Nor was the intent to be 100% effective in searching luggage at airports while leaving the door unguarded.

Marc J. Miller said...

Two weeks ago I had a job interview on the east coast and somehow my name got munged. Instead of Marc J. Miller I was Marcjmr Miller. I was worried that was going to complicate getting through security or adding my United Airlines FF # to the ticket, but everything went fine. Even the person checking my photo ID in San Francisco didn't even mention the mismatch.

Coming back, things got a bit screwed up. I needed to change the return trip, which ended up meaning cancelling it and booking a new trip home from another airport. The same administrative assistant that booked my original flight booked the one-way return, and this time my name was entered correctly. When I went to check in 24 hours before using my smartphone's web browser, it wouldn't let me, claiming that I needed to speak to an agent at the airport.
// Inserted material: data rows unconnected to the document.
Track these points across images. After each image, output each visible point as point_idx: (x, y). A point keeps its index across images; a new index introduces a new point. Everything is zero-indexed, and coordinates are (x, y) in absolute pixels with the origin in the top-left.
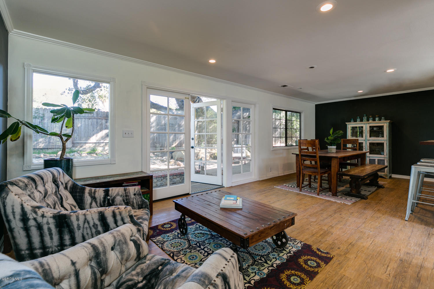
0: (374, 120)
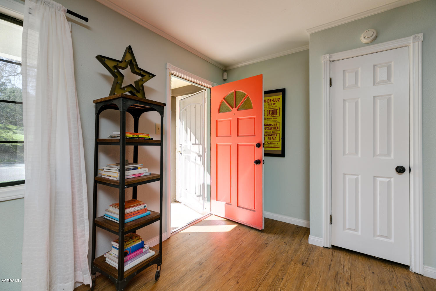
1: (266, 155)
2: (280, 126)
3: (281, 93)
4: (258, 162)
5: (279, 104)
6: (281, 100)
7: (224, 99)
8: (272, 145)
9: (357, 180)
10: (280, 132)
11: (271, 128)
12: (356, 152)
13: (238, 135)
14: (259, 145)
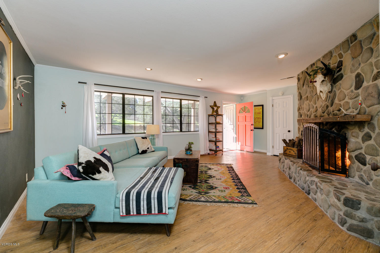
1: (254, 128)
2: (262, 118)
3: (262, 106)
4: (252, 130)
5: (261, 110)
6: (262, 109)
7: (241, 108)
8: (259, 125)
9: (279, 135)
10: (262, 120)
11: (259, 119)
12: (279, 127)
13: (246, 121)
14: (252, 125)
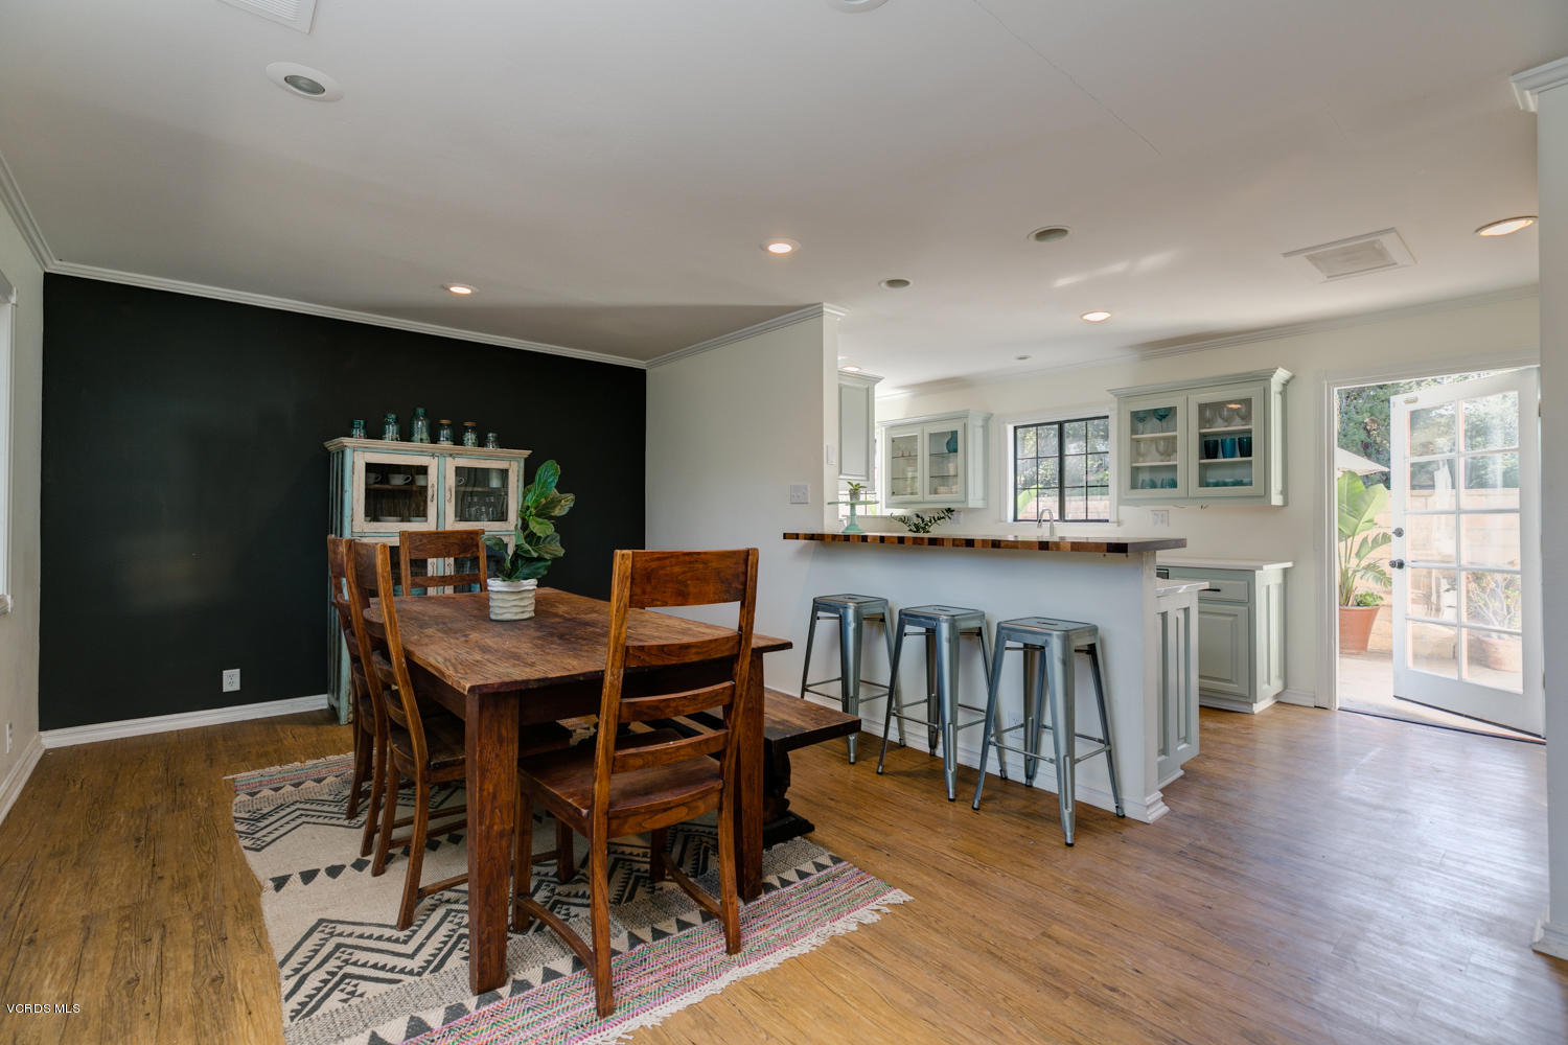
0: (481, 442)
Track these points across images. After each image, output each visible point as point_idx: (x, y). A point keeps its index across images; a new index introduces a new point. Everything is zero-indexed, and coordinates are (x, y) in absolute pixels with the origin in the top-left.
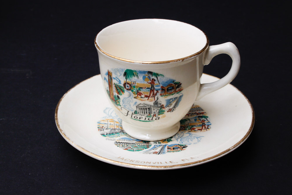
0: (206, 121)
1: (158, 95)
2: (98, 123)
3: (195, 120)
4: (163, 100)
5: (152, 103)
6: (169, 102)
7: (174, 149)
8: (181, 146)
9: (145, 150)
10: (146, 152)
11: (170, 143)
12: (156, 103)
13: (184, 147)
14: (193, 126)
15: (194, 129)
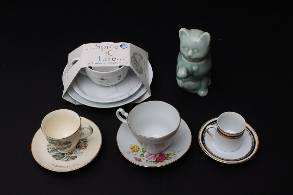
0: (86, 144)
1: (63, 145)
2: (48, 145)
3: (83, 143)
4: (65, 146)
5: (61, 147)
6: (67, 146)
7: (72, 158)
8: (75, 157)
9: (62, 159)
10: (62, 160)
11: (72, 155)
12: (63, 147)
13: (76, 158)
14: (81, 146)
15: (81, 148)
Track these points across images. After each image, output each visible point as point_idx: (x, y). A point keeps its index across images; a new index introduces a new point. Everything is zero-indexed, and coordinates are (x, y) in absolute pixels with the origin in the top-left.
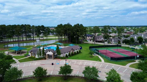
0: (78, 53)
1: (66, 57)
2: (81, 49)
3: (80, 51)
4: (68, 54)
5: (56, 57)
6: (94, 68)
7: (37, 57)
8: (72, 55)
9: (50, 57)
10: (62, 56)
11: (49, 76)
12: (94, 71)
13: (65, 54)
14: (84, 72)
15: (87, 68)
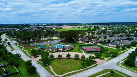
0: (73, 49)
1: (68, 51)
2: (75, 47)
3: (74, 48)
4: (68, 50)
5: (63, 51)
6: (78, 55)
7: (54, 51)
8: (70, 50)
9: (60, 51)
10: (65, 50)
11: (62, 58)
12: (78, 56)
13: (67, 50)
14: (75, 56)
15: (76, 55)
I called UA, basically got the same information (that someone needed to verify my photo ID before they would let me check in), but managed to add my UA FF number to the reservation.

If you're wondering where this story is going, here's where it gets interesting: Even though the red flag went up before I had added my UA#, TSA had identified that something was amiss based on my previous flight. Though the ticket was booked for Marc Miller and the UA account was assigned to Marc Miller, the automated airport kiosk told me that for security reasons, it needed to verify my name: was I Marcjmr Miller? If not, could I please input my exact full name as it appears on my photo ID? I complied of course and it checked me in with my full name without me needing to show my photo ID to a ticketing agent.

Very cool example of how the airline industry is using available data to mitigate risk. Changed name and changed route, even though my name was common, was enough to flag me as a risk, even before a match was certain.